▶ [Zu erledigende Aufgaben]
1. Erkläre anhand der Besprechung von Schleichs Programm „Ehrlich“, weshalb dort gefragt wird, ob Schleich „vielleicht auch“ Nordbayer sei.
2. Schreibe die Besprechung von Schleichs Programm „Ehrlich“ im Anschluss an ihren letzten Satz weiter.

:: Ausgangstext ::

Ehrlich währt am längsten: Ist das wahr? "Ehrlich", Schleichs neues Soloprogramm aus Gift und Galle, Gags in Serie und dem Geist, der stets verneint, es währt netto hundert Minuten. Eigentlich ein leicht zu schluckender Happen; bei diesem Künstler indes wird eine komödiantische Riesenkröte daraus, die kein Polit-, Wirtschafts-, Gesellschafts- oder sonstiger Ganove so leicht schlucken wird, sofern er nur irgendwie ins Feindbild des Rhetorik-Rabauken passt. Schleich würzt seinen Witz nicht, er pfeffert die Suaden, dass sie wie Chili in den Ohren seiner Opfer brennen müssten: Feuer frei auf die Kanzlerin und auf Erdogan, der sie "im Schwitzkasten" hält, auf vormalige, vorvormalige und gegenwärtige Päpste, auf Afd, SPD und CSU, auf Brüssel, Sachsen und Bayern ...

... Doch halt: Bayer ist Schleich ja selbst, Oberbayer, um der Wahrheit die Ehre zu geben. Indes, Nordbayer vielleicht auch? Als authentisch fränkelnde "Bestie von Dottelbach", zu 38 Jahren Haft verknackt, hockt er anfangs und am Schluss da, ein friedfertiger Amokläufer, der vierzehn Nachbarn und Nebenmenschen niederballerte. Andere besorgen das gleiche Geschäft mit einem Sprengstoffgürtel um den Bauch, raunzt er. "Aber so einer bin ich net." Im Krieg, träumt er, hätte er "vielleicht einen Orden bekommen".

Von den Staatsmännern und -frauen, denen sein hinreißender Hohn und sprachvirtuoser Spott gehört, hat keiner einen Orden verdient. Schon gar nicht die Generalsekretäre der CSU: "Pannenfahrzeuge" allesamt, ob Dobrindt ("Als es hieß: 'Die schwarze Null steht', ist er sitzen geblieben") oder Scheuer: "keine Phrasendreschmaschine - ein Worthülsen-Vollernter".

:::
:: Eingabedaten ::

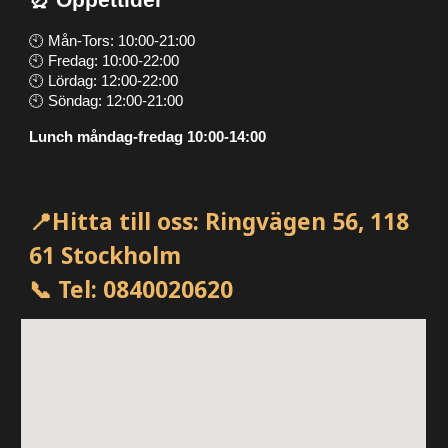
⏰ Öppettider
🕙 Mån-Tors: 10:00-21:00
🕙 Fredag: 10:00-22:00
🕙 Lördag: 12:00-22:00
🕙 Söndag: 12:00-21:00
Lunch måndag-fredag 10:00-14:00
📍Hitta till oss: Ringvägen 56, 118
61 Stockholm
📞 Tel: 08
40020620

:::

▶ [Lösungen der Aufgaben]
1. Schleich sitzt am Anfang und am Schluss des Programms als „authentisch fränkelnde“ Figur auf der Bühne, als „Bestie von Dottelbach“. Das Fränkische dieser Rolle veranlasst die Frage, obwohl er eigentlich Oberbayer ist.

2.
Kinder, Narren und Betrunkene, sagt man, sagen die Wahrheit. Auch Schleich meint's "ehrlich". Zwar ist er im Vollbesitz erwachsener Vernunft, aber am Ende sind zwei Alter Egos betrunken: Ein großes Glas "Doornkaat-Schorle" verleibt er sich zur Stärkung ein - später als Landesvater aus dem Jenseits, zunächst als schwafelndes Stammtisch-Großmaul. Das teilt süffelnd zweifelhafte Online-Erfahrungen mit ("wie man ein Schnitzel ins Internet stellt"). Zwischendurch mutiert Schleich mittels Zylinder, Stöckchen und weißem Schal zum Uraltgesangslehrer: Heinrich von Horchen heißt er dann, kaut an schwierigen Vokabeln, sprüht dabei reichlich Spucke und bläht sich, besoffen vor Eigenliebe, selbstherrlich zur Rampensau auf. Entflammt wie von der Fantasie eines Startuppers breitet der Lustgreis ein Geschäftsmodell aus, durch das sich Haare und Fingernägel heiliger Väter bereits vor deren Heiligsprechung gewinnbringend als Reliquien einsammeln lassen: der Pontifex als "vatikanisches Nutztier".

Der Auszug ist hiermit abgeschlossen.